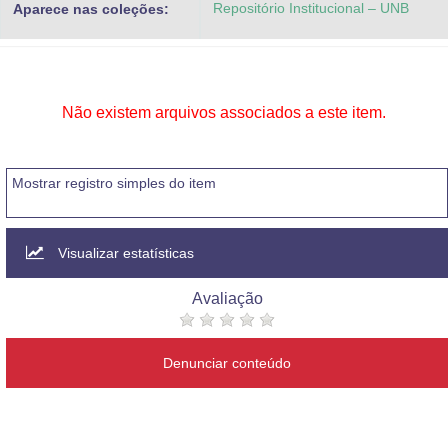
Repositório Institucional – UNB
Aparece nas coleções:
Advocacia-Geral da União
Banco Central do Brasil
Planalto
Não existem arquivos associados a este item.
Mostrar registro simples do item
Visualizar estatísticas
Avaliação
Denunciar conteúdo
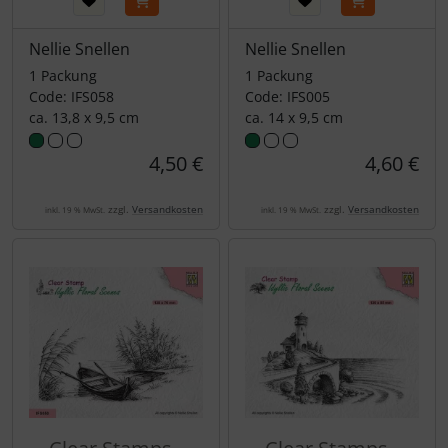
Nellie Snellen
Nellie Snellen
1 Packung
1 Packung
Code: IFS058
Code: IFS005
ca. 13,8 x 9,5 cm
ca. 14 x 9,5 cm
4,50 €
4,60 €
zzgl.
Versandkosten
zzgl.
Versandkosten
inkl. 19 % MwSt.
inkl. 19 % MwSt.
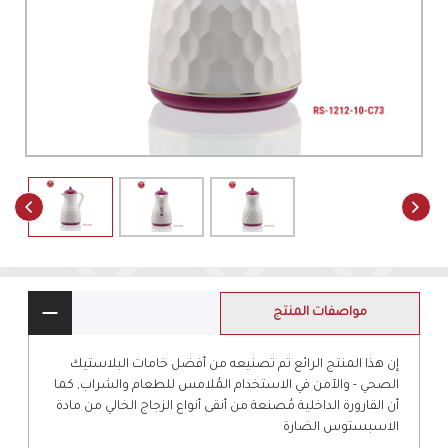
مواصفات المنتج
إن هذا المنتج الرائع تم تصنيعه من أفضل خامات البلاستيك
الصحي - والآمن في الاستخدام المُلامس للطعام والشراب, كما
أن القارورة الداخلية مُصنعة من أنقى أنواع الزجاج الخالي من مادة
الاسبستوس الضارة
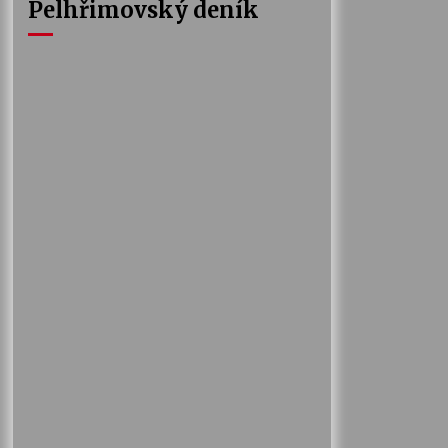
Pelhřimovský deník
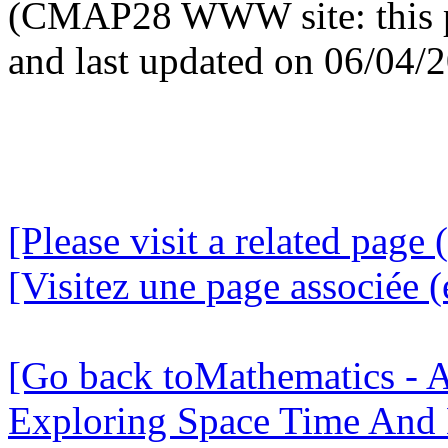
(CMAP28 WWW site: this p
and last updated on 06/04/
[Please visit a related page 
[Visitez une page associée (
[Go back toMathematics - A
Exploring Space Time And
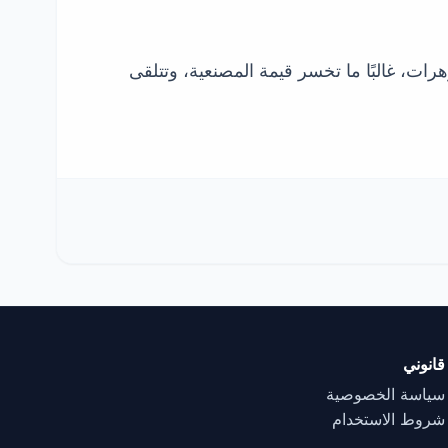
رات، غالبًا ما تخسر قيمة المصنعية، وتتلقى
قانوني
سياسة الخصوصية
شروط الاستخدام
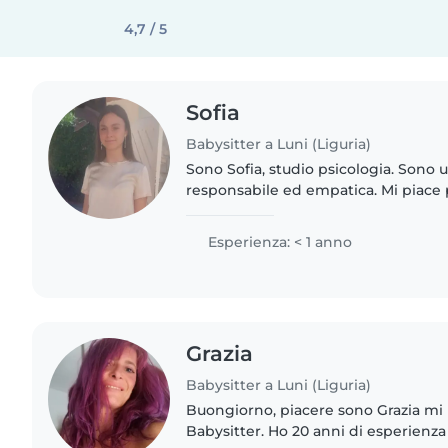
4,7 / 5
Sofia
Babysitter a Luni (Liguria)
Sono Sofia, studio psicologia. Sono 
responsabile ed empatica. Mi piace
bambini, giocare con loro e insegna
Con me i bambini..
Esperienza: < 1 anno
Grazia
Babysitter a Luni (Liguria)
Buongiorno, piacere sono Grazia m
Babysitter. Ho 20 anni di esperienza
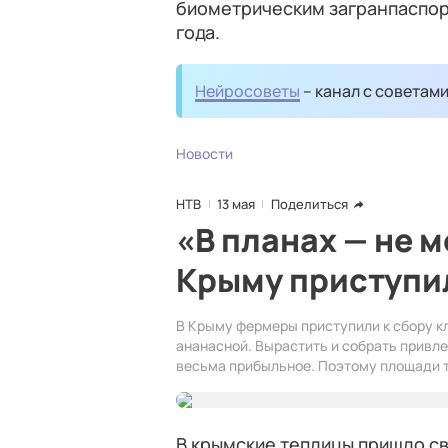
биометрическим загранпаспорт
года.
Нейросоветы
– канал с советам
Новости
НТВ
13 мая
Поделиться
«В планах — не м
Крыму приступил
В Крыму фермеры приступили к сбору к
ананасной. Вырастить и собрать привле
весьма прибыльное. Поэтому площади те
В крымские теплицы пришло св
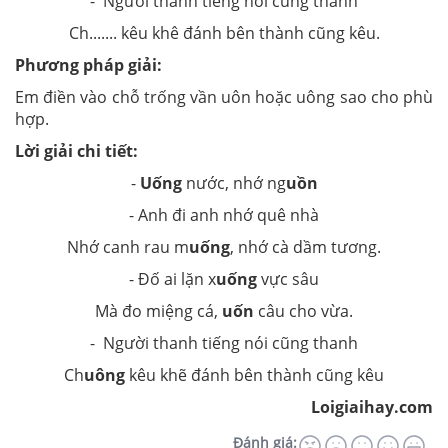
- Người thanh tiếng nói cũng thanh
Ch....... kêu khê đánh bên thành cũng kêu.
Phương pháp giải:
Em điền vào chỗ trống vần uôn hoặc uông sao cho phù
hợp.
Lời giải chi tiết:
-
Uống
nước, nhớ ng
uồn
- Anh đi anh nhớ quê nhà
Nhớ canh rau m
uống
, nhớ cà dầm tương.
- Đố ai lặn x
uống
vực sâu
Mà đo miệng cá,
uốn
câu cho vừa.
- Người thanh tiếng nói cũng thanh
Ch
uông
kêu khẽ đánh bên thành cũng kêu
Loigiaihay.com
Đánh giá:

····················

Requirement:
Only one stretch of the entries above is needed: the lines from the one containing "[Please visit a related page" through the one containing "Con me i bambini..". Copy it exactly, without the pictures.

Written reply:
[Please visit a related page 
[Visitez une page associée (
[Go back toMathematics - A
Exploring Space Time And
رات، غالبًا ما تخسر قيمة المصنعية، وتتلقى
قانوني
سياسة الخصوصية
شروط الاستخدام
4,7 / 5
Sofia
Babysitter a Luni (Liguria)
Sono Sofia, studio psicologia. Sono 
responsabile ed empatica. Mi piace
bambini, giocare con loro e insegna
Con me i bambini..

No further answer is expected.